This week, Gartner issued a press release in support of their recent PPM and IT Governance Summit entitled "5 collaboration myths." Number one myth on their list? "The right tools will make us collaborative."
Perhaps this sounds heretical from someone working for Avaya, especially as we significantly increase focus on collaboration technologies and solutions, but I wholeheartedly agree with Gartner's statement.
A couple of months ago, I took part in some Avaya leadership training, and we spent a good bit of time discussing corporate norms and behaviors that had the potential to limit our success. A lot of this dialog centered around increasing the value and effectiveness of collaboration across Avaya organizations, our customers and our channels.
You've undoubtedly heard the adage "You can lead a horse to water, but you cannot make him drink."
Most businesses should have a similar saying -- "You can provide collaboration tools, but you cannot make 'em collaborate."
Effective collaboration (and the key word here is "effective") requires more than just putting powerful, intuitive tools in the hands of your users and customers. It requires a mindset to commit oneself to exploiting the benefits of these tools, and doing so consistently and with purpose.
As an example, I have a peer who refuses to use instant messaging tools, viewing them as intrusive. This individual doesn't want to be bothered by ad-hoc, distracting messages from anyone and everyone, demanding instant attention to their questions and interruptions.
I can understand that. But there are times, particularly when we are on a conference call with customers, channel partners, or peers, that instant messaging and multi-party chat capabilities can be a powerful back-channel, testing proposals and verifying facts before speaking publicly.
The fact that my peer is simply unwilling to use the collaboration tools put in front of them under any circumstances, simply because there are certain circumstances (many circumstances, perhaps) where they find the tool to be less than ideal, means the overall collaboration experience in which they participate is certainly less than ideal. And, in turn, that makes everyone involved in the collaboration effort less effective.

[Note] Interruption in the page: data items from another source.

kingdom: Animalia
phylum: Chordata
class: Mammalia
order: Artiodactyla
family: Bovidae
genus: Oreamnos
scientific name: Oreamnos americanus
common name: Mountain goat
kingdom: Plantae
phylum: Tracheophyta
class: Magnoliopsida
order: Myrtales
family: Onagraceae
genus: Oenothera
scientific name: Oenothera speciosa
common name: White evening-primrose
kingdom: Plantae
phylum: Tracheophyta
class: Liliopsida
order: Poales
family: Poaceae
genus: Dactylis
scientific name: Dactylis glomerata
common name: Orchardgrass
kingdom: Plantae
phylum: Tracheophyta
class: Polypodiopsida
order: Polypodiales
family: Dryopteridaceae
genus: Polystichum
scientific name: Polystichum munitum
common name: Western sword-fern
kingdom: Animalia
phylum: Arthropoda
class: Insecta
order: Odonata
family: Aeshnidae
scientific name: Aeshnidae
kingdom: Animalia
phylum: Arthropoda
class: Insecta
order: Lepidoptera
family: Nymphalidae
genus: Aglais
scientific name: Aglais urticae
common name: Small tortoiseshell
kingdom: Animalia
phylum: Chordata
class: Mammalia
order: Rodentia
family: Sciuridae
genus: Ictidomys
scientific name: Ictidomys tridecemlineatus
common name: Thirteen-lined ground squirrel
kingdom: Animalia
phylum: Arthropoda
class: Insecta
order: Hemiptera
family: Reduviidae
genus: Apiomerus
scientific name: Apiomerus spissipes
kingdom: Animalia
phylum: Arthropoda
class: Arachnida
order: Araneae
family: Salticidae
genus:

Gartner explains that "Technology can make it easier to collaboration when applications mirror a more intuitive, fluid work style, but selecting a tool without addressing the roles, processes, metrics and the organization's workplace climate is putting the cart before the horse."
Or, as I said at our leadership team discussion, "Collaboration is a mindset, not a toolset."
So as your organization considers the metrics and KPI's you'll use you measure the value of investments in collaboration technologies, take time to also assess your organizations mental fortitude and attitude to make collaboration itself work effectively. It could make a major impact to your ROI calculations.